Their investment vehicle of choice: U.S. taxable municipal bonds, growing but still less than 15% of the $3.8 trillion U.S. muni market. That market — a focus for U.S. retail investors — remains dominated by tax-exempt bonds state and local governments issue for public-interest-related infrastructure investments.
Taxable muni bonds, by contrast, help fund projects with a private-interest element, such as retail concessions at airports. They typically offer healthy spreads over the yields on tax-exempt bonds, which could be used to fund the construction of runways, for example.
In recent months, executives of insurance companies in the Asia-Pacific region — including the ¥80.3 trillion ($721 billion) Japan Post Insurance Co. Ltd., Tokyo, and $25 billion Dongbu Insurance Co. Ltd., Seoul — confirmed making first-time allocations to U.S. taxable munis.

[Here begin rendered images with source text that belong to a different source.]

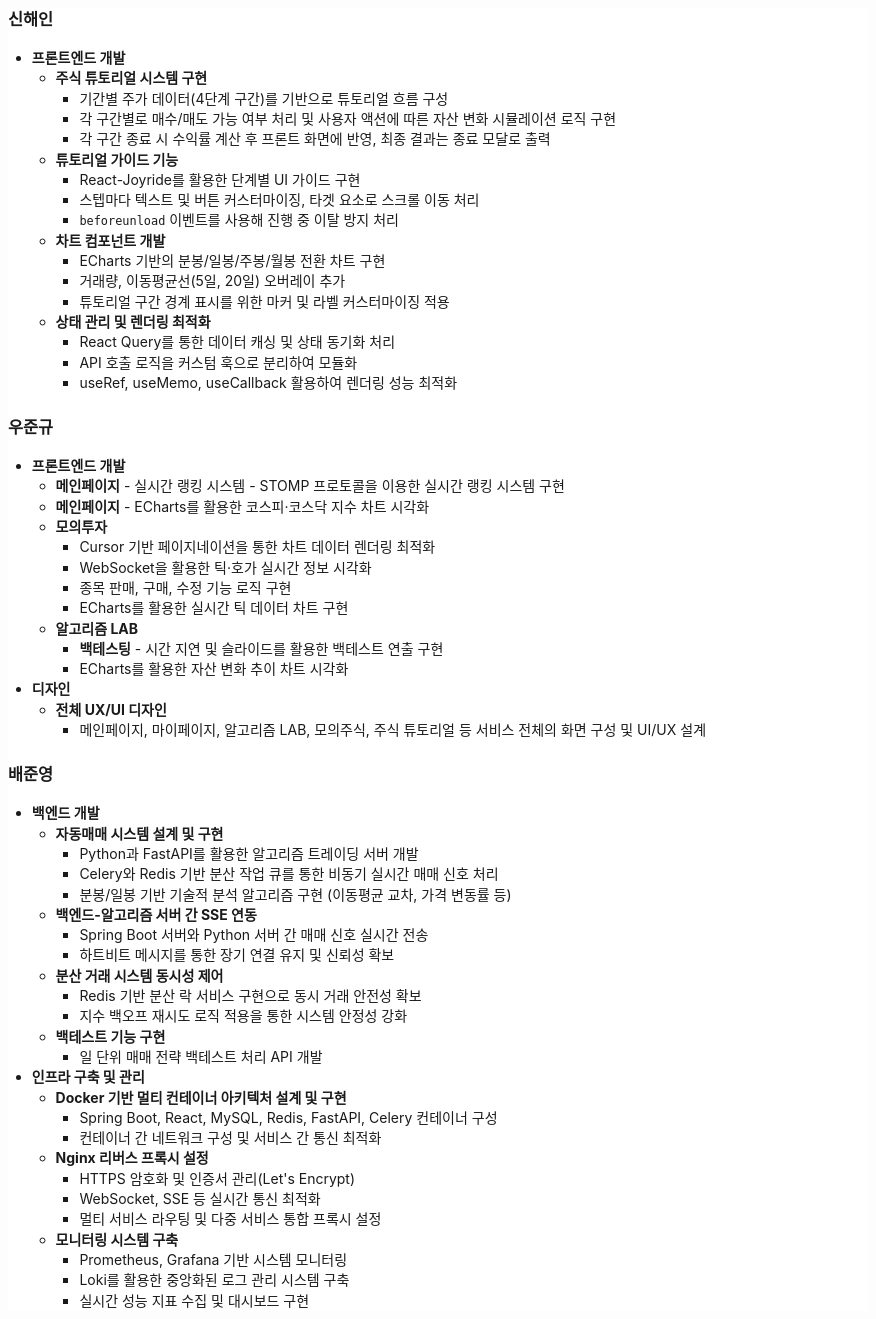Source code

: ### 신해인

- **프론트엔드 개발**
  - **주식 튜토리얼 시스템 구현**
    - 기간별 주가 데이터(4단계 구간)를 기반으로 튜토리얼 흐름 구성
    - 각 구간별로 매수/매도 가능 여부 처리 및 사용자 액션에 따른 자산 변화 시뮬레이션 로직 구현
    - 각 구간 종료 시 수익률 계산 후 프론트 화면에 반영, 최종 결과는 종료 모달로 출력
  - **튜토리얼 가이드 기능**
    - React-Joyride를 활용한 단계별 UI 가이드 구현
    - 스텝마다 텍스트 및 버튼 커스터마이징, 타겟 요소로 스크롤 이동 처리
    - `beforeunload` 이벤트를 사용해 진행 중 이탈 방지 처리
  - **차트 컴포넌트 개발**
    - ECharts 기반의 분봉/일봉/주봉/월봉 전환 차트 구현
    - 거래량, 이동평균선(5일, 20일) 오버레이 추가
    - 튜토리얼 구간 경계 표시를 위한 마커 및 라벨 커스터마이징 적용
  - **상태 관리 및 렌더링 최적화**
    - React Query를 통한 데이터 캐싱 및 상태 동기화 처리
    - API 호출 로직을 커스텀 훅으로 분리하여 모듈화
    - useRef, useMemo, useCallback 활용하여 렌더링 성능 최적화

### 우준규

- **프론트엔드 개발**
  - **메인페이지** - 실시간 랭킹 시스템 - STOMP 프로토콜을 이용한 실시간 랭킹 시스템 구현
  - **메인페이지** - ECharts를 활용한 코스피·코스닥 지수 차트 시각화
  - **모의투자**
    - Cursor 기반 페이지네이션을 통한 차트 데이터 렌더링 최적화
    - WebSocket을 활용한 틱·호가 실시간 정보 시각화
    - 종목 판매, 구매, 수정 기능 로직 구현
    - ECharts를 활용한 실시간 틱 데이터 차트 구현
  - **알고리즘 LAB**
    - **백테스팅** - 시간 지연 및 슬라이드를 활용한 백테스트 연출 구현
    - ECharts를 활용한 자산 변화 추이 차트 시각화
- **디자인**
  - **전체 UX/UI 디자인**
    - 메인페이지, 마이페이지, 알고리즘 LAB, 모의주식, 주식 튜토리얼 등 서비스 전체의 화면 구성 및 UI/UX 설계

### 배준영

- **백엔드 개발**
  - **자동매매 시스템 설계 및 구현**
    - Python과 FastAPI를 활용한 알고리즘 트레이딩 서버 개발
    - Celery와 Redis 기반 분산 작업 큐를 통한 비동기 실시간 매매 신호 처리
    - 분봉/일봉 기반 기술적 분석 알고리즘 구현 (이동평균 교차, 가격 변동률 등)
  - **백엔드-알고리즘 서버 간 SSE 연동**
    - Spring Boot 서버와 Python 서버 간 매매 신호 실시간 전송
    - 하트비트 메시지를 통한 장기 연결 유지 및 신뢰성 확보
  - **분산 거래 시스템 동시성 제어**
    - Redis 기반 분산 락 서비스 구현으로 동시 거래 안전성 확보
    - 지수 백오프 재시도 로직 적용을 통한 시스템 안정성 강화
  - **백테스트 기능 구현**
    - 일 단위 매매 전략 백테스트 처리 API 개발
- **인프라 구축 및 관리**
  - **Docker 기반 멀티 컨테이너 아키텍처 설계 및 구현**
    - Spring Boot, React, MySQL, Redis, FastAPI, Celery 컨테이너 구성
    - 컨테이너 간 네트워크 구성 및 서비스 간 통신 최적화
  - **Nginx 리버스 프록시 설정**
    - HTTPS 암호화 및 인증서 관리(Let's Encrypt)
    - WebSocket, SSE 등 실시간 통신 최적화
    - 멀티 서비스 라우팅 및 다중 서비스 통합 프록시 설정
  - **모니터링 시스템 구축**
    - Prometheus, Grafana 기반 시스템 모니터링
    - Loki를 활용한 중앙화된 로그 관리 시스템 구축
    - 실시간 성능 지표 수집 및 대시보드 구현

In a March interview, Atsushi Tachibana, Japan Post Insurance's managing executive officer in charge of investments, said his team invested in taxable U.S. munis in the fiscal year ended March 31, favoring them over lower yielding tax-exempt munis. Mr. Tachibana declined to comment on talk that Kampo, as his organization is known, issued $1 billion in taxable muni mandates.
At Dongbu Insurance, a fixed-income representative confirmed in April that Eaton Vance Management was awarded a $100 million taxable municipal bond mandate.
Other insurers in Asia — including Korean Reinsurance Co. and Kyobo Life Insurance Co. Ltd, both of Seoul — have issued RFPs for U.S. taxable munis in recent months, according to money management executives who declined to be identified. A Korean Reinsurance spokesman declined comment. And a source familiar with Kyobo Life, who declined to be identified, said the insurer is looking to award U.S. taxable muni mandates to two managers at the end of June. He didn't offer details on the size of the mandates.
A spokeswoman for Standish Mellon Asset Management said the firm recently won a taxable muni bond mandate from a Korean institution but declined to elabo details.